Since officially going live on October 17, 2012, Google Shopping paid product listing ads have been a search engine marketing revenue generating juggernaut. Businesses that sell products online and acquire a majority of their online revenue from Google Search channels have to invest in Google Shopping if they want to meet or exceed last year’s revenue numbers.
Why should you use Google Shopping? Unless your business is Amazon (which let’s face it, you’re not Amazon), you’ve been receiving a majority of your search engine revenue from two, maybe three, Google Search channels via targeted search query keyword(s).
Those businesses that chose to not invest time and money into Google Shopping PLAs this previous United States fall holiday shopping season likely saw a decrease in month over month total online revenue. After additional investigation, those businesses likely will notice a decrease in monthly organic revenue numbers starting in October of 2012 and maybe as far back as August. Management is now reacting and it’s time to start being proactive.
Have you ever heard someone say, “a picture is worth a thousand words?” I feel that statement best suits the psychological effect Google Shopping has on a searcher or would-be customer. Our eyes are naturally drawn to what is unique, relevant and reinforces our action trust signal. Marketers in 2007 that experienced the shift in search results when Universal Search was implemented know exactly the importance of a page one call-to-action (CTA) image on traffic and conversion.

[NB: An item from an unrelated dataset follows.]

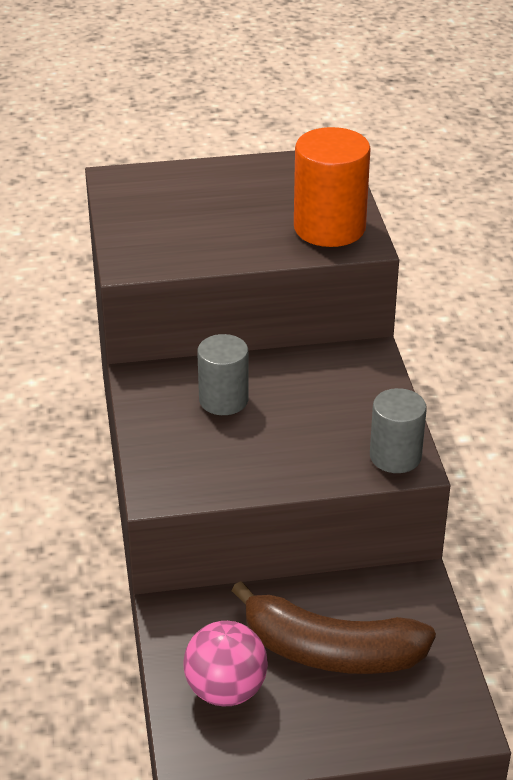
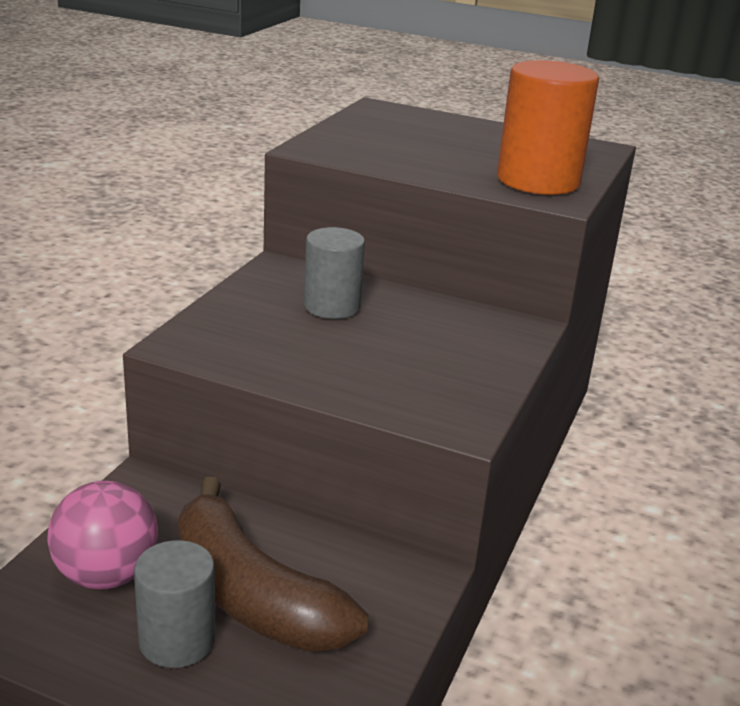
camera: 30 degrees right, 10 degrees down
(395, 456) = (454, 411): grey cylinder -> grey cylinder (177, 640)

Google Shopping PLA’s using a paid pricing model to consistently display relevant search query product images has taken us into the twenty-first century of search results. Google is now close to mirroring the buying cycle of a brick and mortar store. How so? Let’s use a retail store to find a particular book, for example:
As more businesses, including your competitors, continue to become more informed and involved with Google Shopping, you can expect (and project) cost from Google to increase in 2013. Obtaining a consistent monthly return on your Google Shopping investment will be top priority for SEM specialists. Looking ahead to the 2013 fall holiday shopping season, I bet a majority of us can agree that a $.02 CPC is less likely to achieve a page one position for a majority of search queries. To identify a course of action for this prediction, we need to find the sweet spot of PLA Ad Group conversion ROI before the holiday shopping season arrives. If you increase or decrease your PLA Ad Group CPC bid by $.15, how will that impact monthly conversion revenue to profit margin?
During this process, I found something very interesting while maximizing monthly revenue for one of our AcumiumEngage client’s (Choose Hope) Google AdWords: Shopping account.
This all started when doing a Google search for (cancer wristbands). We noticed a couple of PLA results and one of those was Choose Hope. Normally this would be exactly what we’d want, but the product listed for (cancer wristbands) was a cancer bracelet product. I can see how these products can be viewed to be very similar, but based on the following information, I don’t believe that should be the case from Google’s perspective:
Correct categorization in the Google Merchant Center product feed taxonomy.
Created two PLA Ad Groups with relevant Auto Targets Product Type
Utilized negative keywords at Ad Group level for Cancer Jewelry Bracelets (PLA)
Note: The keyword (wristbands) was nowhere to be found in the title of the displayed bracelet product.
Since then, I’ve been in communication with Google AdWords support and notified them of my concern as to why a less relevant search query Google Shopping product is displayed when, to my knowledge, I did everything correctly to have the most relevant product displayed (wristband vs. bracelet). During this communication, Google provided me with some current best practices to review and confirm are in place.
As of February 25, 2013, a search query in Google Search: Web for (cancer wristbands) displays no Google Shopping results. Being this search query is ideal for displaying Google Shopping results on page one leaves me to believe Google may or may not be in the works of analyzing/modifying how the most optimal product can be displayed. Or maybe I’m just getting ahead of myself and it’s something on my end?
Feel free to test some of the following similar search queries for yourself and see how Google PLAs are displayed.
Google Web Search Query: cancer bracelets
Google Web Search Query (Suggested): cancer wristbands colors
Google Shopping Search Query: cancer wristbands
Google may teach you something new or may help support your theory(s) behind what really makes Google Shopping tick to marketers. The following are key points that we all should be aware of, but not limited to, in moving forward with Google Shopping.
I’ve completed all support feedback objectives and still no luck at this point.
There are many things that could be affecting the display of Google Shopping ads. For starters, following Google’s policies and guidelines is necessary.
We also know that the search query is directly tied to the product title. This is very similar to the SEO organic ranking factor being tied to the landing page title tag.
In addition, competition from your competitors is likely to increase over time, and therefore, may affect the display of your ads as time goes on. Display may also be affected by submitting your Merchant Center feed once a day and utilizing targeted search query keywords in the product feed description. Of course there are many Google algorithm unknowns, unless you are so lucky as to have Matt Cutts on speed dial.